民事信託を使えば、今まで成年後見制度を利用しても解決できない問題に対応することができます。

そこで、事例を通して民事信託を利用した問題解決について考えてみたいとおもいます。

【 参考文献 民事信託の実務と信託契約書例 】

課題

自己信託

高齢の相談者Xは姉と姉の子と同居している。
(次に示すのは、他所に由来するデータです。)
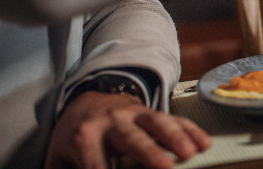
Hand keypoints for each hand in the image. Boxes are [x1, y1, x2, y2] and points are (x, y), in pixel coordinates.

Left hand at [46, 91, 209, 168]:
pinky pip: (173, 119)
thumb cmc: (74, 137)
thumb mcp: (59, 158)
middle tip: (166, 168)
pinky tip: (203, 142)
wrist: (87, 100)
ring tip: (191, 153)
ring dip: (176, 138)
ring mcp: (134, 114)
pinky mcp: (151, 112)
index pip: (96, 166)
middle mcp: (111, 122)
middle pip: (132, 140)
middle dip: (150, 154)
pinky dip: (190, 129)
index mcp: (84, 137)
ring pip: (157, 124)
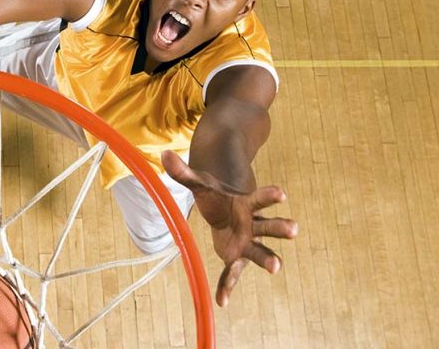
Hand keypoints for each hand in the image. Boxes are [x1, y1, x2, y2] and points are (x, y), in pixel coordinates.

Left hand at [161, 151, 297, 306]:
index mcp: (248, 204)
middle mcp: (254, 225)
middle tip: (294, 228)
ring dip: (269, 259)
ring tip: (277, 267)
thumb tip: (163, 154)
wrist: (224, 210)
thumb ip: (184, 174)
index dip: (270, 195)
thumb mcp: (200, 184)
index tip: (282, 193)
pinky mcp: (237, 258)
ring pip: (262, 251)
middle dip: (281, 227)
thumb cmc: (216, 196)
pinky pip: (232, 273)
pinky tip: (221, 301)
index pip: (261, 198)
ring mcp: (249, 243)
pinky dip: (227, 285)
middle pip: (270, 225)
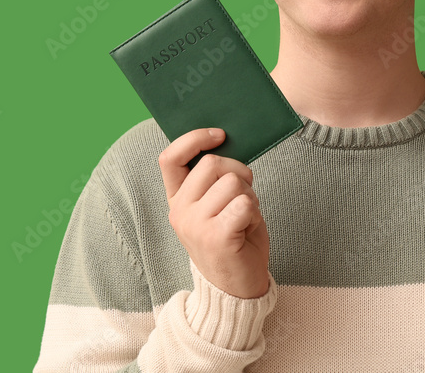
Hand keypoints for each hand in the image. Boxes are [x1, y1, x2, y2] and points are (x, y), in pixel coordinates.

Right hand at [159, 128, 269, 298]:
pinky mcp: (216, 237)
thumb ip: (215, 180)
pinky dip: (254, 211)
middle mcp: (180, 212)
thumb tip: (227, 143)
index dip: (194, 138)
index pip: (170, 158)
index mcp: (177, 201)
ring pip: (233, 181)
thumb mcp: (216, 207)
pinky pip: (244, 203)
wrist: (238, 289)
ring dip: (250, 195)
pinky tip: (248, 228)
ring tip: (245, 218)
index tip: (219, 135)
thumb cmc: (234, 241)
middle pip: (213, 163)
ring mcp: (195, 225)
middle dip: (239, 172)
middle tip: (244, 196)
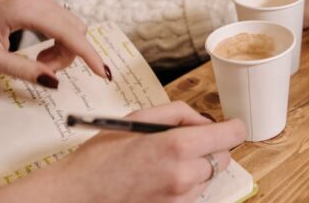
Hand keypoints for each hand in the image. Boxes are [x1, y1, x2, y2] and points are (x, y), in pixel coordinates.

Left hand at [0, 0, 107, 86]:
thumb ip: (25, 70)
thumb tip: (54, 82)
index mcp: (25, 10)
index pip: (69, 33)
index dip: (88, 55)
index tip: (102, 73)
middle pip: (75, 30)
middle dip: (69, 56)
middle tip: (45, 73)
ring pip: (71, 27)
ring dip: (64, 50)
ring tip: (39, 64)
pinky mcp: (37, 3)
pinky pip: (62, 24)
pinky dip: (59, 42)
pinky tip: (41, 54)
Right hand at [0, 102, 245, 202]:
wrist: (76, 196)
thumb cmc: (100, 157)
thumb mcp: (138, 118)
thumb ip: (179, 113)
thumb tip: (205, 120)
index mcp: (177, 146)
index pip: (232, 135)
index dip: (232, 127)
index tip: (227, 124)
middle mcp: (185, 175)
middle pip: (225, 157)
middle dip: (212, 147)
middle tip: (186, 142)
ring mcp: (181, 198)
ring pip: (209, 177)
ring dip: (198, 167)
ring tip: (164, 162)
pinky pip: (194, 194)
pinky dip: (186, 184)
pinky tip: (159, 179)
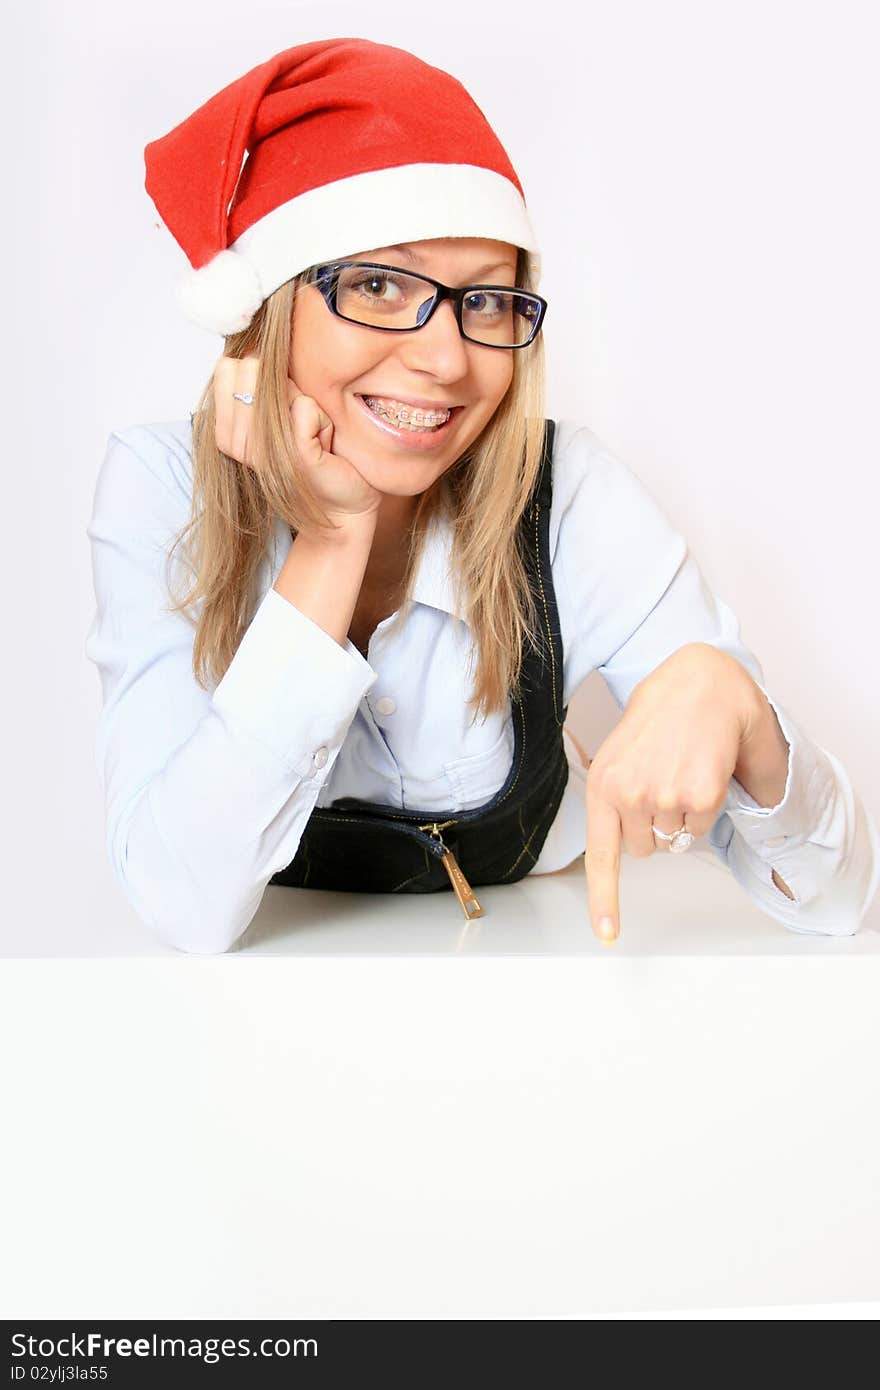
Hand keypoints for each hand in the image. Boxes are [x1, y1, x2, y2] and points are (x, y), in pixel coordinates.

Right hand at [211, 354, 383, 524]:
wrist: (343, 503)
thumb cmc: (315, 453)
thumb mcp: (284, 411)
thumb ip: (266, 384)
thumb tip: (256, 346)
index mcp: (228, 431)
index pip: (227, 368)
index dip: (259, 373)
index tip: (279, 405)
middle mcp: (239, 445)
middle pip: (251, 372)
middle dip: (286, 388)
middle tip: (299, 422)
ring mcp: (264, 454)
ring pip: (284, 389)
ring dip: (307, 406)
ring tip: (312, 435)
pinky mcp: (294, 459)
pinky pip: (306, 408)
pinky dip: (322, 420)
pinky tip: (324, 445)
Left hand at [583, 643, 761, 943]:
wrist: (700, 683)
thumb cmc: (660, 719)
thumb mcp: (619, 754)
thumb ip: (614, 798)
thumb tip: (625, 844)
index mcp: (602, 786)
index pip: (601, 856)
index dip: (604, 900)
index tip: (608, 935)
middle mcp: (629, 795)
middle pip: (646, 850)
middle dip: (656, 827)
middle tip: (664, 783)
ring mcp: (665, 797)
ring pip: (677, 839)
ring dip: (682, 815)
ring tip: (682, 770)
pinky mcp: (700, 795)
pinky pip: (704, 827)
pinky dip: (707, 807)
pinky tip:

なお、姉の子には障害がある。

相談者Xはアパートを所有しているが、その家賃収入で3人の生活費を賄っている。

できるだけ相談者が自身の財産を管理してこの生活を続けていきたいが、

自分の判断能力が衰えてきたらという不安がある。

相談者は衰えがきたら、自身の財産を甥に任せたいという希望もある。

 

民事信託の利用を考える

まず相談者のために成年後見制度を利用してみるという考えもあるが、

後見人が選任されると、財産管理は基本的に後見人が行うことになる。

よって、できるだけ相談者自身で財産を管理していきたいという希望を満たせない。

そこで、相談者が委任者であり、受益者兼受託者となる自己信託の利用を考えてみたい。

自己信託を利用すれば、相談者が受託者として財産管理をすることができ、

なおかつ、後継受託者に甥を指定することもできる。

自己信託のスキーム

自己信託のスキームは以下のとおりとなる。

委託者 相談者X

受託者 相談者X 後継受託者 甥

受益者 相談者X、姉、姪

信託財産 アパート

こうすることで、希望どおり、姉、相談者、姪が受益者として家賃収入を受け取り、

今後の生活をしていくことが可能となる。

また、後継受託者に甥を指定しておくことで、相談者が衰えた後も安心である。

ほかにも残余財産をだれに帰属するかも、あらかじめ指定しておくことも可能である。

このケースでは、甥か姪を指定しておくのが現実的かもしれません。

 

自己信託を利用する場合の注意点

自己信託で委託者兼受託者兼受益者となり、なおかつ受益者が1人だけの場合、

信託法第163条2項により、信託は1年間で終了してしまうので、要注意である。

そこで、相談者だけでなく、姉、姪も受益者としておくべきである。

こうすることで、信託を継続させることが可能である。

ただし、受託者兼受益者の相談者と受益者のみの姉、姪が存在しているので、

相談者と他の受益者の利益相反が生じることになるので注意が必要である。

そこで、相談者には受託者としての忠実義務と利益相反の禁止について、

よく理解してもらうことが大事である。

場合によっては第三者に監督してもらうこともいいかもしれない。